30.9.09

Pirilampos e goludices



Quando for grande quero ser criança.
Quero fazer uma birra à porta de casa. Quero juntar pirilampos numa caixa de fósforos para o caso de não haver electricidade. Quero que os tios dos primos dos maridos das minhas avós, alguns de risca do cabelo na orelha, alguns de bigode, alguns de boquilha, olhem para mim com um olhar surdo e perguntem "Que idade tens tu já?". Quero rapar o tacho do arroz doce com o indicador vagaroso. Quero mostrar às meninas lá da escola que já sei fazer nós nos cordeis das sapatilhas. Quero apoiar a abolição permanente da sopa às refeições, substituindo-a por arroz doce. Quero que falte a luz para eu libertar os pirilampos, introduzindo na escuridão uma fosforescência salvadora. Quero que os tios dos primos dos maridos das minhas avós, alguns de risca do cabelo na orelha, alguns de bigode, alguns de boquilha, arregalem os olhos quando eu disser que já tenho quase 7 anos e meio. Quero esperar meia hora na fila do baloiço, só para me balançar nele por 10 segundos. Quero irritar o meu pai de propósito, num dia de peixe cozido ao jantar, só para que ele me diga "Vais para a cama sem comer".Quero fazer as pazes com ele com um medo terrível que me proíba também de comer a sobremesa.

28.9.09



Toda a vida é um sonho. Ninguém sabe o que faz, ninguém sabe o que sabe. Dormimos a vida, eternas crianças do Destino. Por isso sinto, se penso com esta sensação, uma ternura informe por toda a humanidade infantil, por toda a vida social dormente, por todos, por tudo.

Livro do Desassossego

21.9.09


Vem quase nua, rasgada de dor. Traz uma cruz de sangue no peito. Sem poder mais carregar o corpo, cai de joelhos no chão. Arranca do chão um pedaço de terra seca, seca como as suas lágrimas, seca como o seu coração. Enfia-a na boca, como se se empanturrasse do algo que lhe falta no estômago. Grita, com toda a sua voz e com todas aquelas que não lhe pertencem, um grito mudo. .. Está só?

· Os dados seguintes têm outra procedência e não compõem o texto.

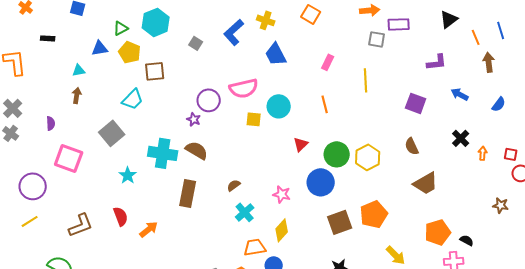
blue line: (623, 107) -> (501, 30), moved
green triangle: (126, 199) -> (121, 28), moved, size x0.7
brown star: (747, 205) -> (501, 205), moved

Há mulheres que lutam todos os dias.

8.9.09

O fado nosso de cada dia


Chiu...Está a dar música no meu peito. Ouço o seu eco na minha mente semi-vaga. O silêncio é a minha inspiração. O escuro, a minha pauta. Sou a maestrina e marco o compasso vigorosamente dando sacudidelas no ar pesado. Entram agora os violoncelos que choram notas graves. O piano repete a melodia de base éne vezes à medida que os dedos finos e compridos deslizam pelo preto e branco.
Estão a tocar-te, ouves?. O contrabaixo marca os teus passos, os violinos desenham os teus cabelos. Ah, o clarinete...os teus olhos-de-avelã. O flautim guincha pelos teus lábios doces (eu decorei-lhes o sabor) e tudo se cala quando chega a tua voz de solista.
És a mais bela das óperas. Ou serás fado? És fado. Posso acompanhar-te? Prometo ser afinada. Dá-me um lá. Dá-me a mão. E agora silêncio que se vai cantar o fado.